Recorder Day

Thursday is Recorder Day. Every Thursday morning I gather up my bag of
recorders and sheet music, and the separate case containing my bass
recorder, and lug them in to work. At lunch I meet with three other
people (on a good day), and we play a variety of things ranging from
Early Music to relatively modern klezmer.

For those who aren’t familiar with them, the recorder is the ancestor of
the modern transverse flute. It’s played differently; instead of blowing
across an opening, you blow into a mouthpiece. It’s similar in that
regard to a tin whistle. They come in a variety of sizes, and on a good
day we’ll play four part music, Soprano, Alto, Tenor, and Bass. The
ranges aren’t the same as the choral parts of the same name; I believe
the overall tonal range is about half that of a choir.
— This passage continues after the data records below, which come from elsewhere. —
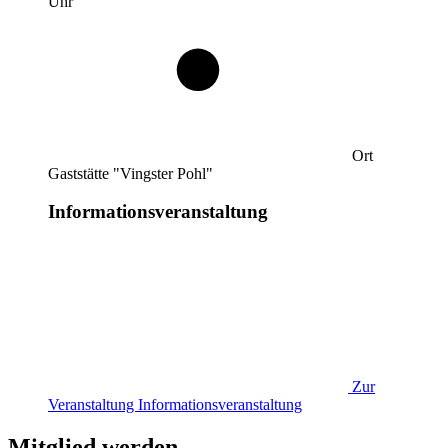
Uhr
Ort
Gaststätte "Vingster Pohl"
Informationsveranstaltung
Zur
Veranstaltung
Informationsveranstaltung
Mitglied werden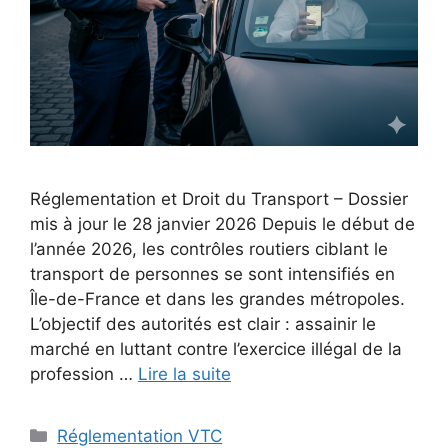
Réglementation et Droit du Transport – Dossier
mis à jour le 28 janvier 2026 Depuis le début de
l’année 2026, les contrôles routiers ciblant le
transport de personnes se sont intensifiés en
Île-de-France et dans les grandes métropoles.
L’objectif des autorités est clair : assainir le
marché en luttant contre l’exercice illégal de la
profession …
Lire la suite
Catégories
Réglementation VTC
A bass recorder is a thing to see. Picture if you can
a small bazooka, about four feet long, turned out of exotic hardwood and
festooned with metal keywork. But if a bass recorder is a bazooka, today
we were graced with the presence of a howitzer–Dave (Dave my co-worker,
not Dave my little boy) was able to borrow a “great-bass”. This beast is
almost half again as long as a bass and speaks half-an-octave lower. You
blow into a long metal tube called a bocal that curves up from your mouth
about eight inches and disappears into the top of the recorder; you rest
the bell of the recorder on your shoe–and you have to start blowing
earlier than everybody else in the consort in order to have the note come
out on time. It’s heavy as all get out, and it doesn’t sound nearly as
good as it ought to.

Or that’s what Dave keeps saying. But we all know he’s trying to prevent
himself from wanting one of his own.